→ **TASK GOAL**
Where a line below has the string "from" in it, include it in the count, and give that count alone.

→ **GIVEN RECORDS**

----

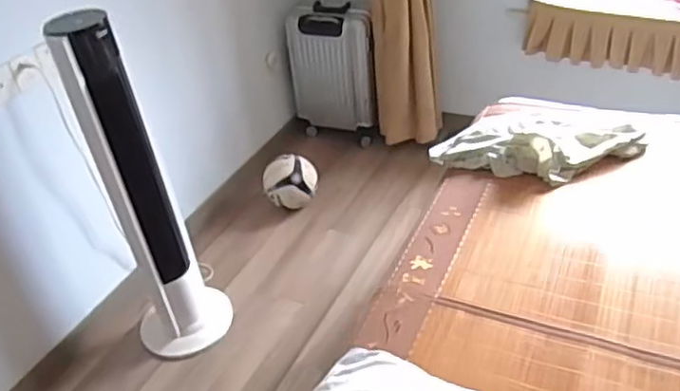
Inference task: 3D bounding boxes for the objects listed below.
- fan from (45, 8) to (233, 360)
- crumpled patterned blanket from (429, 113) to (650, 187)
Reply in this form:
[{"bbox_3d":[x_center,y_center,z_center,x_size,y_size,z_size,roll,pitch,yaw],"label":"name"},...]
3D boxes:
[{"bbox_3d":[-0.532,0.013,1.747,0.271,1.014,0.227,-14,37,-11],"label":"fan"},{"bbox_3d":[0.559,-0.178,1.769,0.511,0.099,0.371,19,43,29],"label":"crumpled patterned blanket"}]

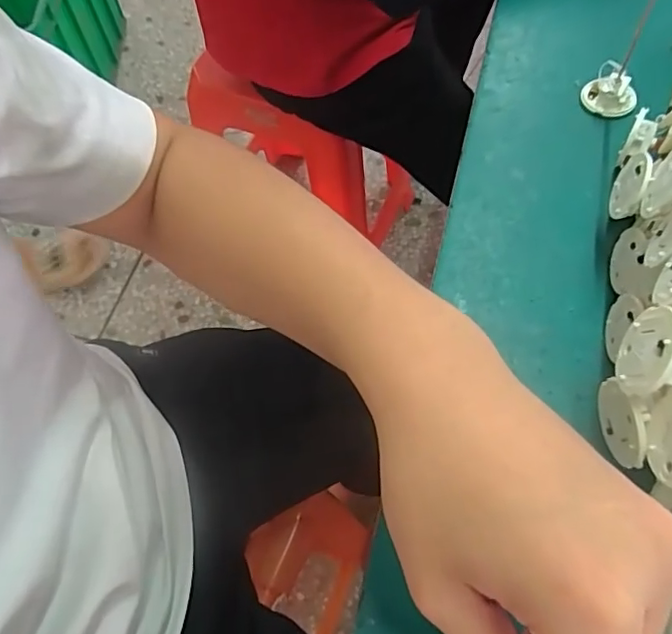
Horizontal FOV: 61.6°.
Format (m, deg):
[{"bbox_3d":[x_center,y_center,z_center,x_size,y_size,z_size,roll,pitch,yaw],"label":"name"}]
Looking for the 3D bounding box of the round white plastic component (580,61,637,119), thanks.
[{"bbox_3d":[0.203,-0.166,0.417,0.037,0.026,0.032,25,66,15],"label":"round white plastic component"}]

----

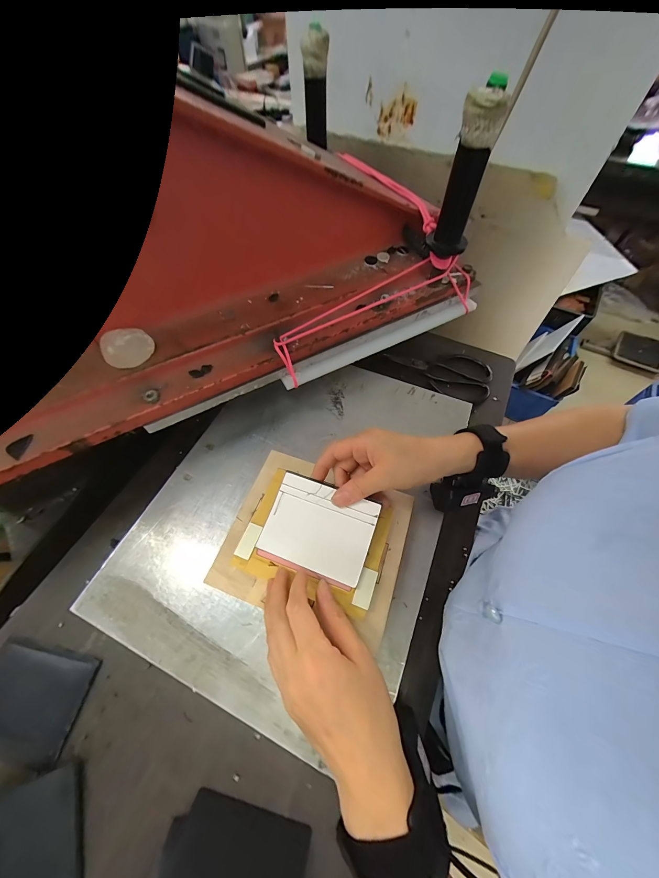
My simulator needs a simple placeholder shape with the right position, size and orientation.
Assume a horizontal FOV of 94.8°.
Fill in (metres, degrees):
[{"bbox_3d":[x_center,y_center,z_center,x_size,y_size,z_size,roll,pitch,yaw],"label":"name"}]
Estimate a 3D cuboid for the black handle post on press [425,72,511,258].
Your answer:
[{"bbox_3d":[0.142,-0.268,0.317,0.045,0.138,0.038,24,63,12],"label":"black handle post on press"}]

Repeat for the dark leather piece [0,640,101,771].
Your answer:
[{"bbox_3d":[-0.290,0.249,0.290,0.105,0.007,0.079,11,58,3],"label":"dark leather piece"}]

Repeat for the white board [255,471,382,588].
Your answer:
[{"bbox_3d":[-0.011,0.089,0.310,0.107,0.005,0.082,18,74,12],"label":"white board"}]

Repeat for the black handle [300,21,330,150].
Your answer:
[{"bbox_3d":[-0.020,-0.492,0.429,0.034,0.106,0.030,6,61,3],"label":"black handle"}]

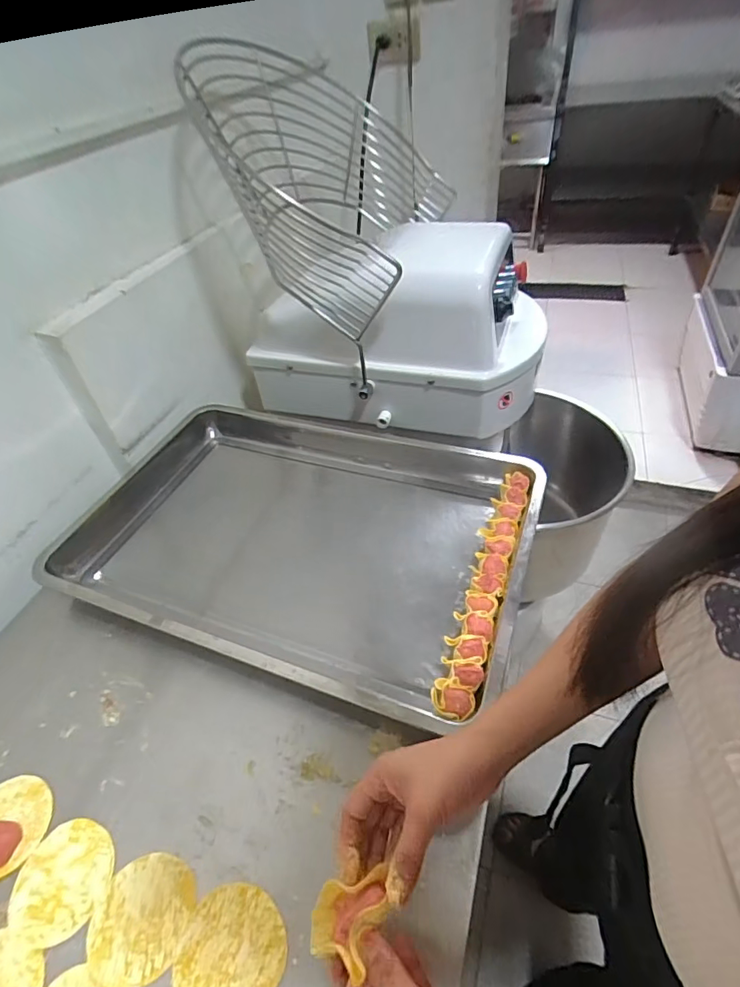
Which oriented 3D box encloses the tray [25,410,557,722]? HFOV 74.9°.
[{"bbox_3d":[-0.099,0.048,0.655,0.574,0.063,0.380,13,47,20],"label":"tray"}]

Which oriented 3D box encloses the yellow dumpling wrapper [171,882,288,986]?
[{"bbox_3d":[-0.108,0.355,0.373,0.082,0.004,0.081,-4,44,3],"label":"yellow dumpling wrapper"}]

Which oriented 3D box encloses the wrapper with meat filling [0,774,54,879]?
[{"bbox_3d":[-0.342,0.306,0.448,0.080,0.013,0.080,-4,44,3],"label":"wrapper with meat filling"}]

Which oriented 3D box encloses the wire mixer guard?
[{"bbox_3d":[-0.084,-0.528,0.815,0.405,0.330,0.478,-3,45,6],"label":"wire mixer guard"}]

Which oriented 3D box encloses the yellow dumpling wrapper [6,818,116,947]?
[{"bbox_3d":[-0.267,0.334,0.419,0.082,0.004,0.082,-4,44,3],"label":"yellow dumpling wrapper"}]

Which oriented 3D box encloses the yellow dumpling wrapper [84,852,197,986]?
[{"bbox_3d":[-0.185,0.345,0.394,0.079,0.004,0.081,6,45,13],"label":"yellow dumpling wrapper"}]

----

→ **ANSWER SECTION**
2